58. Why men choose what makes them miserable. What has been said may
also discover to us the reason why men in this world prefer
different things, and pursue happiness by contrary courses. But yet,
since men are always constant and in earnest in matters of happiness
and misery, the question still remains, How men come often to prefer
the worse to the better; and to choose that, which, by their own
confession, has made them miserable?
59. The causes of this. To account for the various and contrary ways
men take, though all aim at being happy, we must consider whence the
various uneasinesses that determine the will, in the preference of
each voluntary action, have their rise:
(1) From bodily pain.
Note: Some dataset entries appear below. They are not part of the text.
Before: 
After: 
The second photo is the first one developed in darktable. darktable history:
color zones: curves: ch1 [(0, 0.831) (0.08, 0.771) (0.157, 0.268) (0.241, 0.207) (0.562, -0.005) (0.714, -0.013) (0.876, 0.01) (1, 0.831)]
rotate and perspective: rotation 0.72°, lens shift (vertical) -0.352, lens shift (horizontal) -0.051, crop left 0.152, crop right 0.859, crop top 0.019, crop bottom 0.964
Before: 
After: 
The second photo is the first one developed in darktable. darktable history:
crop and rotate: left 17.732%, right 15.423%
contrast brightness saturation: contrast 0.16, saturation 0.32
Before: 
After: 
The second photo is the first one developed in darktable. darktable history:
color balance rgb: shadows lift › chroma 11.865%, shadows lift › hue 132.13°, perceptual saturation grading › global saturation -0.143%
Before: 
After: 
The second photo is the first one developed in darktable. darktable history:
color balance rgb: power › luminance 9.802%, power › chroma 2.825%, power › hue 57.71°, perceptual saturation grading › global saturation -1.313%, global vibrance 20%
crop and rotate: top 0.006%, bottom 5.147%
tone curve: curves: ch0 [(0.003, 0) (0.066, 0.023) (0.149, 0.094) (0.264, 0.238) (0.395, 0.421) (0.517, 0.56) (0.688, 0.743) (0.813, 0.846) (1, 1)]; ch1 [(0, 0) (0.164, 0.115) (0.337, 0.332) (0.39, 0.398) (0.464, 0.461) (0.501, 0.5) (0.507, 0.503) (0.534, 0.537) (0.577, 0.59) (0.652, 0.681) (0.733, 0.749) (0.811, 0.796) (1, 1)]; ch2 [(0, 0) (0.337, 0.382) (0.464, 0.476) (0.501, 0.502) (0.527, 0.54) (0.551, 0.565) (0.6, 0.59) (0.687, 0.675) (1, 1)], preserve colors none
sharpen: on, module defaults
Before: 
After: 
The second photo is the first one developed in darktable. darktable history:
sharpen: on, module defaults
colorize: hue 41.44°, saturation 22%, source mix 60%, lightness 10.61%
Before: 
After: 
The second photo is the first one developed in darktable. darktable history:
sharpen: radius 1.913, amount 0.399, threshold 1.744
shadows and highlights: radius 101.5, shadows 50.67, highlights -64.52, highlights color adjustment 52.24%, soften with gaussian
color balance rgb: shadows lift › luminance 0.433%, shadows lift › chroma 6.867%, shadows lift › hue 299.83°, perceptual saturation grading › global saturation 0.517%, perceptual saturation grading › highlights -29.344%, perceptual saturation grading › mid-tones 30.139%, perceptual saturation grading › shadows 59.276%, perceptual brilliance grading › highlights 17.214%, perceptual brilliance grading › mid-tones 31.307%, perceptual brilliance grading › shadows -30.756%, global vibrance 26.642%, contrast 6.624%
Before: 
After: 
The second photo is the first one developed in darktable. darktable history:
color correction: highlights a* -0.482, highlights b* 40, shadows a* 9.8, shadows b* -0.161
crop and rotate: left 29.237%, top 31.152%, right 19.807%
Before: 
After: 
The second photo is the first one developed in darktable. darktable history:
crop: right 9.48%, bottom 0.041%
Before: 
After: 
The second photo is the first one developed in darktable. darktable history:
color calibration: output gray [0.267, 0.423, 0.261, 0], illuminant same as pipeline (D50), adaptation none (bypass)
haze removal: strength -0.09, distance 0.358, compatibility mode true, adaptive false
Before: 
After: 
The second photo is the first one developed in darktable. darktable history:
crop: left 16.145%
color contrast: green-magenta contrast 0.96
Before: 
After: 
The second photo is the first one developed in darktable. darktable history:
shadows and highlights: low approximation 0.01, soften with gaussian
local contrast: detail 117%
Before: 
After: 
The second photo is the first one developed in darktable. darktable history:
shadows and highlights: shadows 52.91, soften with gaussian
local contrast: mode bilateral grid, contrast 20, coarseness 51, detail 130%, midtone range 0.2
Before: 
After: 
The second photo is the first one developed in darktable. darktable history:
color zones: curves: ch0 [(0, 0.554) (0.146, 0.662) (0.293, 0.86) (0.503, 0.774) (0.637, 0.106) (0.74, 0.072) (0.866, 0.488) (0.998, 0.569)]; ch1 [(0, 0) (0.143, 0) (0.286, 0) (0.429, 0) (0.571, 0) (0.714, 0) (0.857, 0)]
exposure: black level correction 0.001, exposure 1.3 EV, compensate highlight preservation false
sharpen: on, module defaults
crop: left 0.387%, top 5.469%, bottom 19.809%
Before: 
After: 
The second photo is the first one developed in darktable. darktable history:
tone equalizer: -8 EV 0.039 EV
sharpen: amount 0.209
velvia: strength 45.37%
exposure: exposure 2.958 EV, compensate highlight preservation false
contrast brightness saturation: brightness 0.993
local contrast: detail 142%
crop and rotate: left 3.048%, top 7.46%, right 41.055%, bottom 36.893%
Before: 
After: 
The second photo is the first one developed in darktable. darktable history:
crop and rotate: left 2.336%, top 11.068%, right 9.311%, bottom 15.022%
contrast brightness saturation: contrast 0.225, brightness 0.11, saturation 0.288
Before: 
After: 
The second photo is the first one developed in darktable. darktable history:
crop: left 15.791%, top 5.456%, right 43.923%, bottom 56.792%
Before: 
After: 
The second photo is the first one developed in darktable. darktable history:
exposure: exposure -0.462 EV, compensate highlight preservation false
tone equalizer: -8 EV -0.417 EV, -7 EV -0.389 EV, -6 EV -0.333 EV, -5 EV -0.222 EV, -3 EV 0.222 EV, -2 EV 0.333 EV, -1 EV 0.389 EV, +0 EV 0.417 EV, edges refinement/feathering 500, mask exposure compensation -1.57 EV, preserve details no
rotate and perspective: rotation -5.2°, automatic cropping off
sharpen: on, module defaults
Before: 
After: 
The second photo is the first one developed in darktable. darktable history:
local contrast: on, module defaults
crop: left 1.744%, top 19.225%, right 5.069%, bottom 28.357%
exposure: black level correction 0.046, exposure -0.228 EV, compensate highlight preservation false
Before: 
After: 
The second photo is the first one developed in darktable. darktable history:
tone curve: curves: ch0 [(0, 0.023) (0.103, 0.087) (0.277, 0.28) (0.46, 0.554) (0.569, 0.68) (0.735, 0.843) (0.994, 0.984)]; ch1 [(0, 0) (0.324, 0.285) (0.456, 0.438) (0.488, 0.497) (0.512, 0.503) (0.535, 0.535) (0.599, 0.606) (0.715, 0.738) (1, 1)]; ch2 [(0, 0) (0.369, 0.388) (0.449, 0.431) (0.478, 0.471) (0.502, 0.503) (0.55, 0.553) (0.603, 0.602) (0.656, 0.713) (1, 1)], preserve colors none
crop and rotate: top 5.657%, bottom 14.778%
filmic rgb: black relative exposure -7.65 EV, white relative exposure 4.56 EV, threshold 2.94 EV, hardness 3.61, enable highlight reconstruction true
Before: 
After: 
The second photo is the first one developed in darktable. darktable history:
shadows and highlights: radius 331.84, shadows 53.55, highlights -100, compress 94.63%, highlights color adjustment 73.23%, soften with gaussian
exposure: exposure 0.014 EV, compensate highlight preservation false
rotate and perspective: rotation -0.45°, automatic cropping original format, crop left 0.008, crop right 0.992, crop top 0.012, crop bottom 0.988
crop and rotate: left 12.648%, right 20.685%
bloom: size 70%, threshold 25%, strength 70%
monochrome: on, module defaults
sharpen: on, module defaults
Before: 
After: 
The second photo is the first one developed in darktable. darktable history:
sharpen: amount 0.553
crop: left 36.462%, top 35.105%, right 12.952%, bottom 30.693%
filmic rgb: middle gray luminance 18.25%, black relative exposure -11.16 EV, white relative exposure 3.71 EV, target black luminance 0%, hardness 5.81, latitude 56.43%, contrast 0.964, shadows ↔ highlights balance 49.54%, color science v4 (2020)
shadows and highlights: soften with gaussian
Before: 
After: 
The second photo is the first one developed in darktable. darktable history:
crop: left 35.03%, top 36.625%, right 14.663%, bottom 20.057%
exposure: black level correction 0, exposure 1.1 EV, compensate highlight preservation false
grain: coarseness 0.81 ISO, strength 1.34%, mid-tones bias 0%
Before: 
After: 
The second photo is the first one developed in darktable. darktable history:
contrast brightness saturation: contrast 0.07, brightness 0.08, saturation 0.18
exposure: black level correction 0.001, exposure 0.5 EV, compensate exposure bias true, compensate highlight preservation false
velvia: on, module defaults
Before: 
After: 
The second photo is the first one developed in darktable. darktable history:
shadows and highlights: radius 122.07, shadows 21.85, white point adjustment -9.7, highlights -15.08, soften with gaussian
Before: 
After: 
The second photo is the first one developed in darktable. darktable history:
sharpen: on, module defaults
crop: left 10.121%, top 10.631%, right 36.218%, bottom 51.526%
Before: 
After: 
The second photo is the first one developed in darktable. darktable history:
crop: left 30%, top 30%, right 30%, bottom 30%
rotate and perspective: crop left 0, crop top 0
Some of them come from causes not in our
power; such as are often the pains of the body from want, disease,
or outward injuries, as the rack, &c.; which, when present and
violent, operate for the most part forcibly on the will, and turn
the courses of men's lives from virtue, piety, and religion, and
what before they judged to lead to happiness; every one not
endeavouring, or, through disuse, not being able, by the contemplation
of remote and future good, to raise in himself desires of them
strong enough to counterbalance the uneasiness he feels in those
bodily torments, and to keep his will steady in the choice of those
actions which lead to future happiness.